Until no more women are followed in dark parking lots by men looking to rape, until little girls are no longer considered sexual objects targeted by schools dress codes, until women can report abuse and rape and regardless of race or money, and the perpetrator gets harsh punishment and not a slap on the wrist, until women and girls are SAFE AND RESPECTED, I will not shut up. My body has been attacked. My psyche has been victimized by a culture that sees females as something instead of someone. I hope you stand with me to make our country safer for us. 

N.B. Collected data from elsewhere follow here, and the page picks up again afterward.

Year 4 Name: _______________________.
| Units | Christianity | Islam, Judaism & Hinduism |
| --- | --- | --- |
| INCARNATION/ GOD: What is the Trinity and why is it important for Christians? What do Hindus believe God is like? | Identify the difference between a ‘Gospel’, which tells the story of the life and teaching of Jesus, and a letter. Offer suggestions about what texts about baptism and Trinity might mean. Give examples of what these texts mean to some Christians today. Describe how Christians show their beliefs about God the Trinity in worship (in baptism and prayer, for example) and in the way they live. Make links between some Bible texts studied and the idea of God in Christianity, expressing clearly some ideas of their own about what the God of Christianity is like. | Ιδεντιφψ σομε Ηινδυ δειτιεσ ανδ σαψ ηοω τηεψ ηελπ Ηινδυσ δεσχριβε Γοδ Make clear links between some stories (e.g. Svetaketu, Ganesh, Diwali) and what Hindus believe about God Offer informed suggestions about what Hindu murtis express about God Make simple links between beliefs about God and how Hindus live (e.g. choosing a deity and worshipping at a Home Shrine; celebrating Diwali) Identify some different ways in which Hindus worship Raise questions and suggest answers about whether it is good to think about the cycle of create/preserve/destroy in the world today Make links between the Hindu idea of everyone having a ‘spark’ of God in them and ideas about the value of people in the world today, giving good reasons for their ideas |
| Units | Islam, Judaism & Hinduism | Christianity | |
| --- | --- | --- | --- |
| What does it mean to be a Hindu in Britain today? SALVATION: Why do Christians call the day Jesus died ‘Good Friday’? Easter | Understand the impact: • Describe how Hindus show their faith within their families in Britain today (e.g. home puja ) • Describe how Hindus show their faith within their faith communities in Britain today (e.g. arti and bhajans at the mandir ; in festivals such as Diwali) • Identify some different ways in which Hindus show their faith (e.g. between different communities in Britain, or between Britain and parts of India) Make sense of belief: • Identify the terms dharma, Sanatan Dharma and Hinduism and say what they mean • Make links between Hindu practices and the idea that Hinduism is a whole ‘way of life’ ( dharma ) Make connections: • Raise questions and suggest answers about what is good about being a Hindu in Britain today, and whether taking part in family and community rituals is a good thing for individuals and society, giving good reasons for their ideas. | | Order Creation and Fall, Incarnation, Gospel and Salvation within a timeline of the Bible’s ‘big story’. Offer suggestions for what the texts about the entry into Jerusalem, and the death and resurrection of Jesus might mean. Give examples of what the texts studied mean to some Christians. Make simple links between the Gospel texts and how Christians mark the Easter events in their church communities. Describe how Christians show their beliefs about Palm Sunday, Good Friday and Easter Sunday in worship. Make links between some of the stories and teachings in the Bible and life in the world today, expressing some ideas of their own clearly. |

Thank you for listening and feel free to share.

Friday, August 10, 2018

Skeletons and Phantom Pains

Just like that the skeletons in my closet have rattled out.  So tired of fighting these fuckers and shoving them back into submission. Who’d have thought what happened over 30 years ago would still haunt me randomly? How the actions of others could have scarred me so deeply that I fear I will always be damaged. Don’t get me wrong. The wounds have healed. But like a lost limb, the phantom pains of  what was there but is no longer still attacks me at random. Leaving me to fight with myself, that little girl inside of me who just wants to be loved, but not like that. Maybe I just need to embrace her instead. She doesn’t deserve to be forever locked away in the dark. She is me and I am her. Once I can accept what she endured enough to fully love her, maybe we both can really heal. 
Just ramblings from a lunatic. 

Saturday, February 10, 2018

is “living” with pain really living?

I just can not understand why some doctors, and obviously most politicians don’t understand the realities of chronic pain. I understand the need for me to wean off of the morphine, as it is not working well any more and I didn’t want to go up on it. That’s tolerance and a sad, yet true effect of taking opioids. But here I am, near the end of weaning, and I am hurting so badly I really and truly feel suicidal. I really feel like my life is not worth living. All I do is sit here. When I try to go out, like now to meet with my mom, the pain was so bad I am in tears and my mom is scared for me. She sees me struggle to move, walk, stand, drive. She sees me collapse in pain and barely catch myself. Even with my walker. To top it off my tooth is busted and infected and it is hurting so bad I can’t eat or drink. And I am scared to go to the walk in cause high wait times and the flu which, if I get, can kill me. I already had a bout with the flu, and don’t think my body can take another. 

      My point is, in weaning they need to do better to keep a continuity of pain relief. I get that on morphine days mixing drugs is dangerous. But now that it is every other day, on days without it it is like pure hell. It’s bad on days with it ffs as the dose is so low. Right now I sit here, suffering. Thinking thoughts about death being better than this and of going to buy alcohol just to numb this pain. I get there is problems with addicts. But do not cause suffering on those who need the meds for a quality of life. 

      I am hoping I can get my doctor to at least get me something for the off days. The doctor knows I am not addicted to the meds. They also know I desperately need help. Hopefully they can help me soon before I do something dumb to stop the unending pain. 

      As for the acute pain, Medicaid, Medicare and tooth care are a whole other rant for another blog. For now I am going to hopefully not vomit as I go to be with my mom and grandma and try to get through it. Oh I took NSAIDS I was so desperate and the doctors said under no circumstances should i take them as they are a danger to my kidneys, stomach, and due to NSAID induced bronchiospasms, my lungs. I had to do a nebulizer twice to breathe. Lets hope it helps the pain and the asthma attacks were worth it.